Publication d’une étude sur l’industrie du jeu vidéo par la Direction générale des entreprises du ministère de l’économie des finances et de la relance

Paru dans le N°314 - 25 mars 2021
Marchés

La direction générale des entreprises (DGE) du ministère de l’économie des finances et de la relance a publié en mars 2021 une étude sur l’industrie du jeu vidéo en France(1).

L’étude dresse un état des lieux de l’industrie du jeu vidéo en France, identifie les freins et leviers pesant sur ce secteur ainsi que les recommandations pour y remédier.

L’industrie du jeu vidéo est en pleine expansion en France. En 2018, près de 960 structures concourent au dynamisme de la filière, depuis le développement des produits jusqu’à leur distribution. Entre 2010 et 2018, le nombre d’acteurs du secteur a cru de 9% en moyenne par an.

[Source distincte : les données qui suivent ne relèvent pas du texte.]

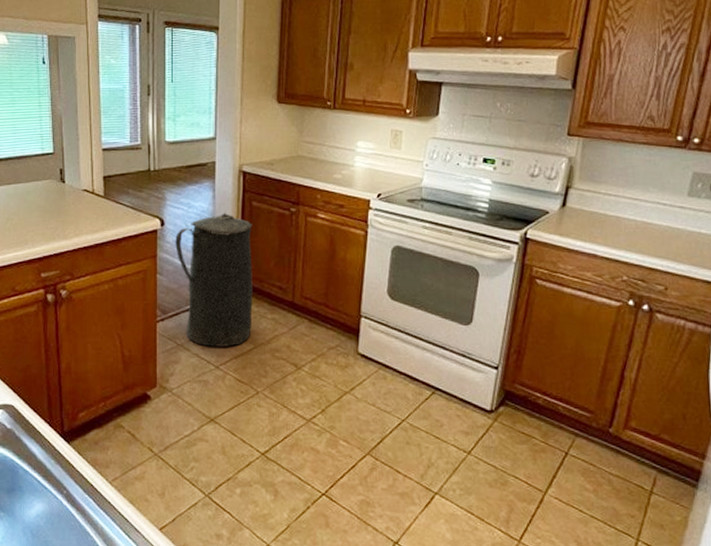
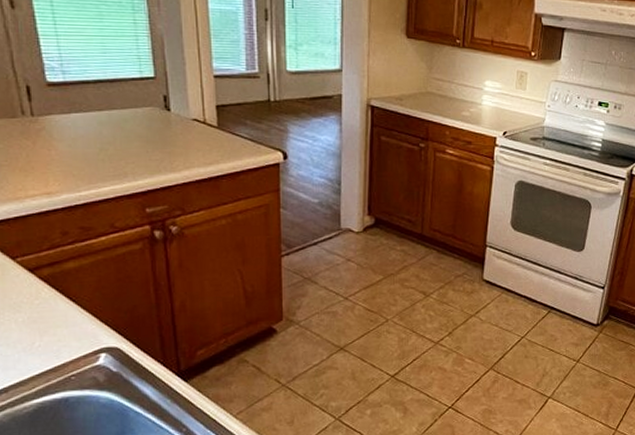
trash can: present [175,212,253,347] -> none [300,146,382,279]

L’écosystème français est favorable à la création de nouvelles entreprises dans le domaine du jeu vidéo. En 10 ans, 514 nouveaux studios et éditeurs ont été créés, soit une croissance annuelle moyenne de plus de 10%. Le chiffre d’affaires de ces entreprises a également augmenté : celui des studios a connu une croissance de 117% en 10 ans, tandis que celui des éditeurs a connu une croissance de 56% sur la même période.

La filière du jeu vidéo emploie environ 12 000 personnes en 2018 et sa dynamique de recrutement est très volontaire et la majorité des contrats de travail sont à durée indéterminée. La part des femmes est faible dans les studios (19%) tandis que les éditeurs et distributeurs atteignent la parité.

La France est un acteur important du jeu vidéo sur la scène internationale, notamment sur le segment du mobile. Sur le marché français, 55% des jeux commercialisés sont des jeux mobiles dont 11% sont produits en France.

La France se distingue également par les organismes de formation de qualité dont elle dispose. Au niveau international, la formation française bénéficie d’une excellente réputation avec une présence régulière des écoles de jeu vidéo dans les classements les plus prestigieux de l’industrie. Les offres de formation sont essentiellement privées. Il existe une seule offre de formation publique sur le territoire (« Cnam-Enjmin ») comparé à l’Allemagne qui en compte 63.

Certains acteurs estiment que le manque d’écoles publiques est un obstacle au développement du secteur en France. Par ailleurs, la formation gagnerait à offrir des enseignements présentant une vision plus globale de l’industrie (économie, gestion, management, stratégie etc.). Pour les organismes de formation, la diversification sociale et la féminisation des profils est à approfondir ainsi que l’insertion des étudiants dans le monde professionnel par les contrats de professionnalisation.

L’industrie du jeu vidéo s’appuie sur les nouvelles innovations technologiques impactant les processus créatifs ainsi que les modèles de commercialisation des jeux, tels que l’intelligence artificielle, la réalité virtuelle, la 5G, la technologie "Blockchain" etc.

L’industrie est marquée par une forte dématérialisation des jeux et l’essor des plateformes de streaming, de cloud gaming(2) et des modèles d’abonnement. Les passerelles entre les jeux et les réseaux sociaux sont devenues un enjeu clé à travers notamment des plateformes à succès telles que Twitch ou Discord.

En France, le financement des jeux vidéo peut prendre différentes formes : autofinancement, contrats d’édition, fonds d’investissement, prêts bancaire, financement participatif et financements publics.

90% des studios interrogés dans le cadre de l’étude ont recourt à un financement externe et seulement 10% autofinancent totalement leurs jeux.

Les acteurs français ont prioritairement recours aux financements étrangers. Cela s’explique par la différence de capacité de financement entre les fonds d’investissements étrangers et les fonds français. Par ailleurs, le financement par les banques généralistes est encore peu développé en raison de la difficulté des établissements de crédit à appréhender le marché du jeu vidéo (fluctuation de flux de trésorerie, gestion des risques etc.). Le financement public est également très présent aux côtés des entreprises du secteur (fonds d’aide au jeu vidéo – FAJV ; crédit d’impôt jeu vidéo – CIJV ; fonds de prêts participatif en faveur du jeu vidéo – FPJV etc.).

L’étude relève que les crédits d’impôts dédiés au jeu vidéo sont des instruments de politiques publiques qui aliment fortement la concurrence internationale entre les pays producteurs dans un contexte où la France a trois concurrents majeurs (le Canada, la Finlande et le Royaume-Uni).

  • (1) DGE - Etude "L'industrie du jeu vidéo en France", mars 2021
  • (2) Le cloud gaming est la promesse de jouer à des jeux de manière instantanée depuis n’importe quel type d’écran et se caractérise par la mise en place de plateformes avec un catalogue de jeux limité et accessible depuis tous les écrans en quelques secondes depuis internet.